Auf ihrer Bereisung der deutschen Weinanbaugebiete besuchten die Deutsche Weinkönigin Katharina Staab und die deutschen Weinprinzessinnen Laura Lahm und Charlotte Freiberger vergangenen Freitag und Samstag den Mittelrhein.

Den ersten Tag widmeten sie dabei ausschließlich Oberwesel, wo die Jungwinzer ein abwechslungsreiches und interessantes Programm zusammengestellt hatten. Dazu gehörte der Empfang der Stadt Oberwesel mit dem Eintrag in das Goldene Buch der Stadt. Stadtbürgermeister Jürgen Port hat dazu eigens in den Blauen Salon des ehemaligen Weinguts Hoffmann, dem heutigen Stadtmuseum, eingeladen. „Ich freue mich sehr, dass Sie Oberwesel die Ehre Ihres Besuches geben. Solch charmante und fachkundige Weinbotschafterinnen sind eine wunderbare Werbung für den Deutschen Wein“, begrüßte der Stadtbürgermeister die Repräsentantinnen. Ehrenbürger Anton Heinrich Hütte nutzte die Gelegenheit, den jungen Damen die Geschichte des Hauses und der Kulturstiftung näher zu bringen. Nach dem Eintrag ins Goldene Buch der Stadt tauschte man sich bei Kaffee und Kuchen aus. Neben den Jungwinzern Anna Persch, Maxi Lambrich, Matthias Lambrich, Wilhelm Persch und begleitete die Mittelrheinweinkönigin Jessica Gottsauner und die Oberweseler Weinhex Anna II. das royale Trio. Hiltrud Specht von der Mittelrhein-Wein e.V. zeichnete sich für den Besuch verantwortlich und in Oberwesel fand sie dabei Unterstützung in Marion und Christof Persch.

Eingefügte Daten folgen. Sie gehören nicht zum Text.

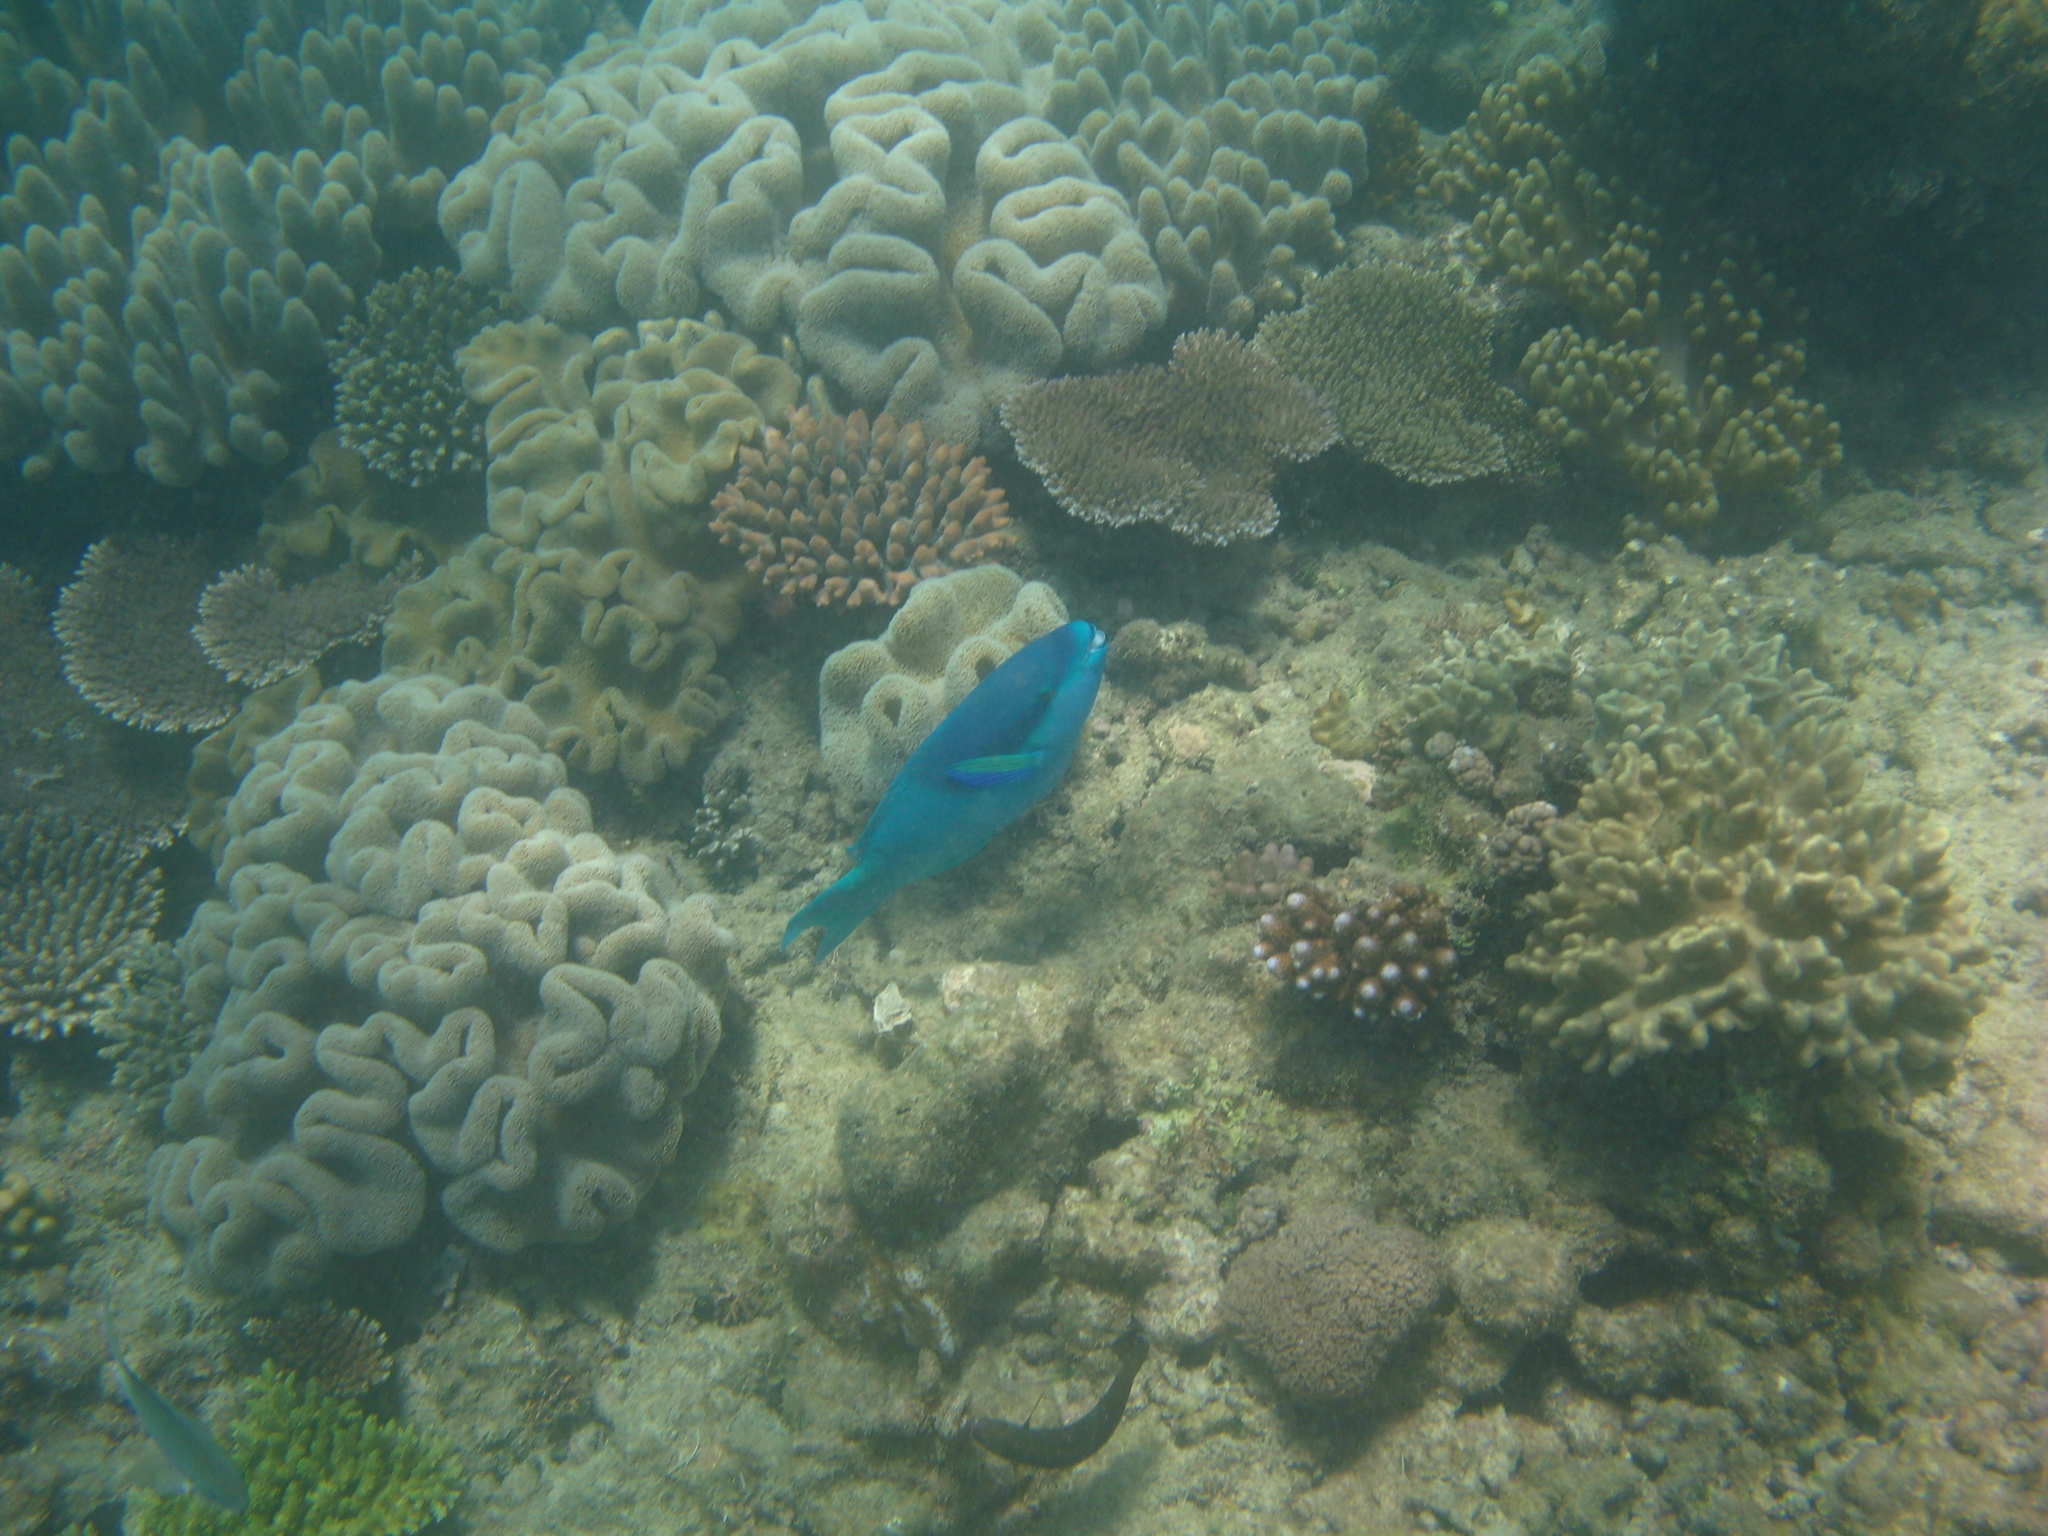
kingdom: Animalia
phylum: Chordata
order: Perciformes
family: Scaridae
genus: Scarus
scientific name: Scarus oviceps
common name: Blue parrotfish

Als bleibende Erinnerung hat Stadtbürgermeister Port den Damen jeweils eine Tasche vom Mittelrhein gefüllt mit Oberweseler Artikeln als Gastgeschenk überreicht. „So bleibt Ihnen Oberwesel und der Mittelrhein sicher in guter Erinnerung“, zeigte sich Port nach dem Besuch überzeugt.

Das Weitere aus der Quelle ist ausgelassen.